* [What is required]: Retype each record shown below, leaving every character as it is.

* [Task input]:
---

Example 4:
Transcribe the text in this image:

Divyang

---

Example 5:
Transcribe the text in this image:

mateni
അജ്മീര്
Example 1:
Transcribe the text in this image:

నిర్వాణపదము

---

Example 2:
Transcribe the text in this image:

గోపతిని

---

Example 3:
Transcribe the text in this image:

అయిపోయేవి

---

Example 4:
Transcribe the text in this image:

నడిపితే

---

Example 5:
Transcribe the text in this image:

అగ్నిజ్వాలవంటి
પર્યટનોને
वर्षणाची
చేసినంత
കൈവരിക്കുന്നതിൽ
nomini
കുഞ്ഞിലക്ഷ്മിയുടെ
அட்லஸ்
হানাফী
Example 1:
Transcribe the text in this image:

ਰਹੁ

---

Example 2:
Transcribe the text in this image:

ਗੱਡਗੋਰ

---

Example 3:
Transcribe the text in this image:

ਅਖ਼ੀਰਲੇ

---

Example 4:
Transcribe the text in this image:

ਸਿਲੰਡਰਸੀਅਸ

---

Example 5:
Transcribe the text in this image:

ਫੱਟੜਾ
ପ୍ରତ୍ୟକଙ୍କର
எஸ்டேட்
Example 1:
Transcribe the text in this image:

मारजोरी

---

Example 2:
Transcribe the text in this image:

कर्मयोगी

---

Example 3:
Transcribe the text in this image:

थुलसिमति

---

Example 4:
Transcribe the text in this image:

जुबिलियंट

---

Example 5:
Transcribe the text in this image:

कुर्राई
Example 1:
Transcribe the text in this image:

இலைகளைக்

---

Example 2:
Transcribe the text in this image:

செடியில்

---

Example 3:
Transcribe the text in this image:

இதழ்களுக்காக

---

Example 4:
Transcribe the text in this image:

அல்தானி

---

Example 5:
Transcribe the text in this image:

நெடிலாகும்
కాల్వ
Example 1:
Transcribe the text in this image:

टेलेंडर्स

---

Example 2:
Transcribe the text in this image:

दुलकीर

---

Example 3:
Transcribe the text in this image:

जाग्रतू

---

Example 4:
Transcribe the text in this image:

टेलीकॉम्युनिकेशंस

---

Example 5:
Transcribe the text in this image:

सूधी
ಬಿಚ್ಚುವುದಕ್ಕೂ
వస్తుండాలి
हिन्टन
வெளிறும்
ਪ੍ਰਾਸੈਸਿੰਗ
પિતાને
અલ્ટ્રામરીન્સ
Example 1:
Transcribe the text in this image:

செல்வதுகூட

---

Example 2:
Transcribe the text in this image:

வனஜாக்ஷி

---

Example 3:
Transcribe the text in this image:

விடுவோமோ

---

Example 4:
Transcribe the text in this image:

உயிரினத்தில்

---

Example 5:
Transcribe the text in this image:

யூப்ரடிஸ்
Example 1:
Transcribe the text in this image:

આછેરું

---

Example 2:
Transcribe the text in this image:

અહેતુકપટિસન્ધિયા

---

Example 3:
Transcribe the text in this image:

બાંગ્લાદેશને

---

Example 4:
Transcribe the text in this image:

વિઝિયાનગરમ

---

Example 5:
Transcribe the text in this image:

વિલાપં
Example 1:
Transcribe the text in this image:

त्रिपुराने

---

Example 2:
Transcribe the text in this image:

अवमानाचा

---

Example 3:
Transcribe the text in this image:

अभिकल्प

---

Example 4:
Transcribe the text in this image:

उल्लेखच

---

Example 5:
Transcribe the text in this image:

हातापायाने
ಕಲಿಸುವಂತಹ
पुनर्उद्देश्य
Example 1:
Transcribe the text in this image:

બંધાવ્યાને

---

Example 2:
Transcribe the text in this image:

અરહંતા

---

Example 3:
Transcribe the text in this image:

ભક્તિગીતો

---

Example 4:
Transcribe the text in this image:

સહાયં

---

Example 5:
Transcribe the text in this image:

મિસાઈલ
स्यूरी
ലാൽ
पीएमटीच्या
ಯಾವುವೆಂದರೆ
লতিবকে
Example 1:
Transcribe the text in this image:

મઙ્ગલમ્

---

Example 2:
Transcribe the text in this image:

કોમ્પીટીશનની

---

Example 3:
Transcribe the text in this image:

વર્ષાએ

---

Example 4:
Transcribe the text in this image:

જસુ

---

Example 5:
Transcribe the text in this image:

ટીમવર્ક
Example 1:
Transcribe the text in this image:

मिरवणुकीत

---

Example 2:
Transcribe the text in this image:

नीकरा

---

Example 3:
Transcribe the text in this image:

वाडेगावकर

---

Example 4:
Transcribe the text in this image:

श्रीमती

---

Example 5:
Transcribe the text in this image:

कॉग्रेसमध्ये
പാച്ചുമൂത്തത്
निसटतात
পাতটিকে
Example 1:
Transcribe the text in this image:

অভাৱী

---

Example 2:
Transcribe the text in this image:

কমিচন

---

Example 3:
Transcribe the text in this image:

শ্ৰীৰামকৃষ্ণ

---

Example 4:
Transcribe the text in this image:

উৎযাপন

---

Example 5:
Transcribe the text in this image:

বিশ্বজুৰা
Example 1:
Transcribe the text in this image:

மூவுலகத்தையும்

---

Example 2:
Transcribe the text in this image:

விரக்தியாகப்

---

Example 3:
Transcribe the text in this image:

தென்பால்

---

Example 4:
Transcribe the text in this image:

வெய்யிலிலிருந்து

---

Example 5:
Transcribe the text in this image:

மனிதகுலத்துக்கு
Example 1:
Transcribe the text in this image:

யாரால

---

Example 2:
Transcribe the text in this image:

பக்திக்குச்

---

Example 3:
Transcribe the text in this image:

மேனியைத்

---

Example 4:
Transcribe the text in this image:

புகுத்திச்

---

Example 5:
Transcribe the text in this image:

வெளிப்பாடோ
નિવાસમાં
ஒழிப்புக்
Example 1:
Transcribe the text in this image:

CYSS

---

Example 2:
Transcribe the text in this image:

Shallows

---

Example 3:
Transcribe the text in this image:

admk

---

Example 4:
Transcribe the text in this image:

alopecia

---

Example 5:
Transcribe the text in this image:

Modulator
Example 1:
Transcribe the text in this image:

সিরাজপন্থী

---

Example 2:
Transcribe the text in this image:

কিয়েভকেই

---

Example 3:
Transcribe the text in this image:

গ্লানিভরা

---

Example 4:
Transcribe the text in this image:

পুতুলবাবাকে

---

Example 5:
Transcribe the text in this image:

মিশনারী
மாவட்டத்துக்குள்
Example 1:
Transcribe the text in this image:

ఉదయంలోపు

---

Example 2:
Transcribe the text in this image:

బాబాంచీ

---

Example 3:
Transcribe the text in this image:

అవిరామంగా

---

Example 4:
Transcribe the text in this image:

* [Reply]:
---

Example 4:
Transcribe the text in this image:

Divyang

---

Example 5:
Transcribe the text in this image:

mateni
അജ്മീര്
Example 1:
Transcribe the text in this image:

నిర్వాణపదము

---

Example 2:
Transcribe the text in this image:

గోపతిని

---

Example 3:
Transcribe the text in this image:

అయిపోయేవి

---

Example 4:
Transcribe the text in this image:

నడిపితే

---

Example 5:
Transcribe the text in this image:

అగ్నిజ్వాలవంటి
પર્યટનોને
वर्षणाची
చేసినంత
കൈവരിക്കുന്നതിൽ
nomini
കുഞ്ഞിലക്ഷ്മിയുടെ
அட்லஸ்
হানাফী
Example 1:
Transcribe the text in this image:

ਰਹੁ

---

Example 2:
Transcribe the text in this image:

ਗੱਡਗੋਰ

---

Example 3:
Transcribe the text in this image:

ਅਖ਼ੀਰਲੇ

---

Example 4:
Transcribe the text in this image:

ਸਿਲੰਡਰਸੀਅਸ

---

Example 5:
Transcribe the text in this image:

ਫੱਟੜਾ
ପ୍ରତ୍ୟକଙ୍କର
எஸ்டேட்
Example 1:
Transcribe the text in this image:

मारजोरी

---

Example 2:
Transcribe the text in this image:

कर्मयोगी

---

Example 3:
Transcribe the text in this image:

थुलसिमति

---

Example 4:
Transcribe the text in this image:

जुबिलियंट

---

Example 5:
Transcribe the text in this image:

कुर्राई
Example 1:
Transcribe the text in this image:

இலைகளைக்

---

Example 2:
Transcribe the text in this image:

செடியில்

---

Example 3:
Transcribe the text in this image:

இதழ்களுக்காக

---

Example 4:
Transcribe the text in this image:

அல்தானி

---

Example 5:
Transcribe the text in this image:

நெடிலாகும்
కాల్వ
Example 1:
Transcribe the text in this image:

टेलेंडर्स

---

Example 2:
Transcribe the text in this image:

दुलकीर

---

Example 3:
Transcribe the text in this image:

जाग्रतू

---

Example 4:
Transcribe the text in this image:

टेलीकॉम्युनिकेशंस

---

Example 5:
Transcribe the text in this image:

सूधी
ಬಿಚ್ಚುವುದಕ್ಕೂ
వస్తుండాలి
हिन्टन
வெளிறும்
ਪ੍ਰਾਸੈਸਿੰਗ
પિતાને
અલ્ટ્રામરીન્સ
Example 1:
Transcribe the text in this image:

செல்வதுகூட

---

Example 2:
Transcribe the text in this image:

வனஜாக்ஷி

---

Example 3:
Transcribe the text in this image:

விடுவோமோ

---

Example 4:
Transcribe the text in this image:

உயிரினத்தில்

---

Example 5:
Transcribe the text in this image:

யூப்ரடிஸ்
Example 1:
Transcribe the text in this image:

આછેરું

---

Example 2:
Transcribe the text in this image:

અહેતુકપટિસન્ધિયા

---

Example 3:
Transcribe the text in this image:

બાંગ્લાદેશને

---

Example 4:
Transcribe the text in this image:

વિઝિયાનગરમ

---

Example 5:
Transcribe the text in this image:

વિલાપં
Example 1:
Transcribe the text in this image:

त्रिपुराने

---

Example 2:
Transcribe the text in this image:

अवमानाचा

---

Example 3:
Transcribe the text in this image:

अभिकल्प

---

Example 4:
Transcribe the text in this image:

उल्लेखच

---

Example 5:
Transcribe the text in this image:

हातापायाने
ಕಲಿಸುವಂತಹ
पुनर्उद्देश्य
Example 1:
Transcribe the text in this image:

બંધાવ્યાને

---

Example 2:
Transcribe the text in this image:

અરહંતા

---

Example 3:
Transcribe the text in this image:

ભક્તિગીતો

---

Example 4:
Transcribe the text in this image:

સહાયં

---

Example 5:
Transcribe the text in this image:

મિસાઈલ
स्यूरी
ലാൽ
पीएमटीच्या
ಯಾವುವೆಂದರೆ
লতিবকে
Example 1:
Transcribe the text in this image:

મઙ્ગલમ્

---

Example 2:
Transcribe the text in this image:

કોમ્પીટીશનની

---

Example 3:
Transcribe the text in this image:

વર્ષાએ

---

Example 4:
Transcribe the text in this image:

જસુ

---

Example 5:
Transcribe the text in this image:

ટીમવર્ક
Example 1:
Transcribe the text in this image:

मिरवणुकीत

---

Example 2:
Transcribe the text in this image:

नीकरा

---

Example 3:
Transcribe the text in this image:

वाडेगावकर

---

Example 4:
Transcribe the text in this image:

श्रीमती

---

Example 5:
Transcribe the text in this image:

कॉग्रेसमध्ये
പാച്ചുമൂത്തത്
निसटतात
পাতটিকে
Example 1:
Transcribe the text in this image:

অভাৱী

---

Example 2:
Transcribe the text in this image:

কমিচন

---

Example 3:
Transcribe the text in this image:

শ্ৰীৰামকৃষ্ণ

---

Example 4:
Transcribe the text in this image:

উৎযাপন

---

Example 5:
Transcribe the text in this image:

বিশ্বজুৰা
Example 1:
Transcribe the text in this image:

மூவுலகத்தையும்

---

Example 2:
Transcribe the text in this image:

விரக்தியாகப்

---

Example 3:
Transcribe the text in this image:

தென்பால்

---

Example 4:
Transcribe the text in this image:

வெய்யிலிலிருந்து

---

Example 5:
Transcribe the text in this image:

மனிதகுலத்துக்கு
Example 1:
Transcribe the text in this image:

யாரால

---

Example 2:
Transcribe the text in this image:

பக்திக்குச்

---

Example 3:
Transcribe the text in this image:

மேனியைத்

---

Example 4:
Transcribe the text in this image:

புகுத்திச்

---

Example 5:
Transcribe the text in this image:

வெளிப்பாடோ
નિવાસમાં
ஒழிப்புக்
Example 1:
Transcribe the text in this image:

CYSS

---

Example 2:
Transcribe the text in this image:

Shallows

---

Example 3:
Transcribe the text in this image:

admk

---

Example 4:
Transcribe the text in this image:

alopecia

---

Example 5:
Transcribe the text in this image:

Modulator
Example 1:
Transcribe the text in this image:

সিরাজপন্থী

---

Example 2:
Transcribe the text in this image:

কিয়েভকেই

---

Example 3:
Transcribe the text in this image:

গ্লানিভরা

---

Example 4:
Transcribe the text in this image:

পুতুলবাবাকে

---

Example 5:
Transcribe the text in this image:

মিশনারী
மாவட்டத்துக்குள்
Example 1:
Transcribe the text in this image:

ఉదయంలోపు

---

Example 2:
Transcribe the text in this image:

బాబాంచీ

---

Example 3:
Transcribe the text in this image:

అవిరామంగా

---

Example 4:
Transcribe the text in this image:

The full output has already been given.